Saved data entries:
+ + + + +

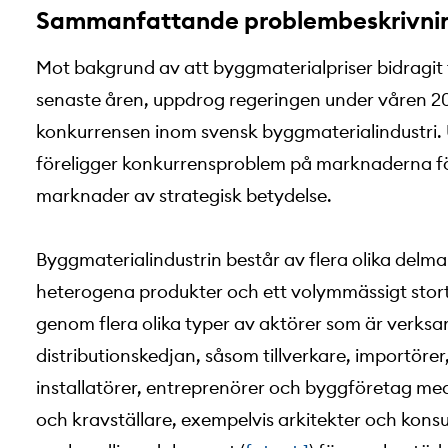
Sammanfattande problembeskrivnin
Mot bakgrund av att byggmaterialpriser bidragit 
senaste åren, uppdrog regeringen under våren 20
konkurrensen inom svensk byggmaterialindustri. 
föreligger konkurrensproblem på marknaderna fö
marknader av strategisk betydelse.
Byggmaterialindustrin består av flera olika delm
heterogena produkter och ett volymmässigt stort
genom flera olika typer av aktörer som är verksam
distributionskedjan, såsom tillverkare, importörer
installatörer, entreprenörer och byggföretag med
och kravställare, exempelvis arkitekter och kons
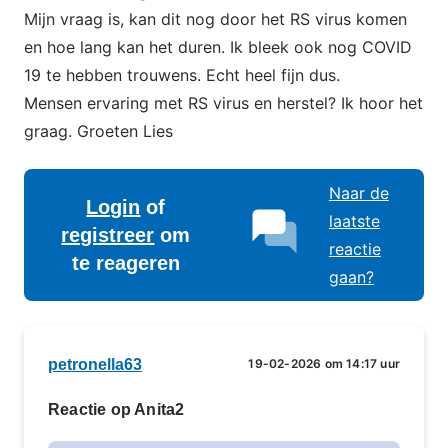
Mijn vraag is, kan dit nog door het RS virus komen
en hoe lang kan het duren. Ik bleek ook nog COVID
19 te hebben trouwens. Echt heel fijn dus.
Mensen ervaring met RS virus en herstel? Ik hoor het
graag. Groeten Lies
Naar de
Login
of
laatste
registreer
om
reactie
te reageren
gaan?
petronella63
19-02-2026 om 14:17 uur
Reactie op Anita2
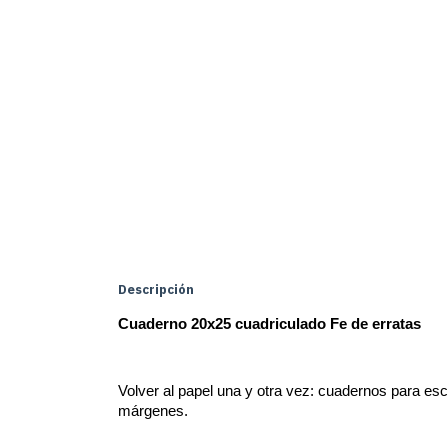
Descripción
Cuaderno 20x25 cuadriculado Fe de erratas
Volver al papel una y otra vez: cuadernos para escri
márgenes.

+ + + + +

What you return must be the entries above, exactly as they appear, without any pictures.

Sammanfattande problembeskrivnin
Mot bakgrund av att byggmaterialpriser bidragit 
senaste åren, uppdrog regeringen under våren 20
konkurrensen inom svensk byggmaterialindustri. 
föreligger konkurrensproblem på marknaderna fö
marknader av strategisk betydelse.
Byggmaterialindustrin består av flera olika delm
heterogena produkter och ett volymmässigt stort
genom flera olika typer av aktörer som är verksam
distributionskedjan, såsom tillverkare, importörer
installatörer, entreprenörer och byggföretag med
och kravställare, exempelvis arkitekter och kons
Mijn vraag is, kan dit nog door het RS virus komen
en hoe lang kan het duren. Ik bleek ook nog COVID
19 te hebben trouwens. Echt heel fijn dus.
Mensen ervaring met RS virus en herstel? Ik hoor het
graag. Groeten Lies
Naar de
Login
of
laatste
registreer
om
reactie
te reageren
gaan?
petronella63
19-02-2026 om 14:17 uur
Reactie op Anita2
Descripción
Cuaderno 20x25 cuadriculado Fe de erratas
Volver al papel una y otra vez: cuadernos para escri
márgenes.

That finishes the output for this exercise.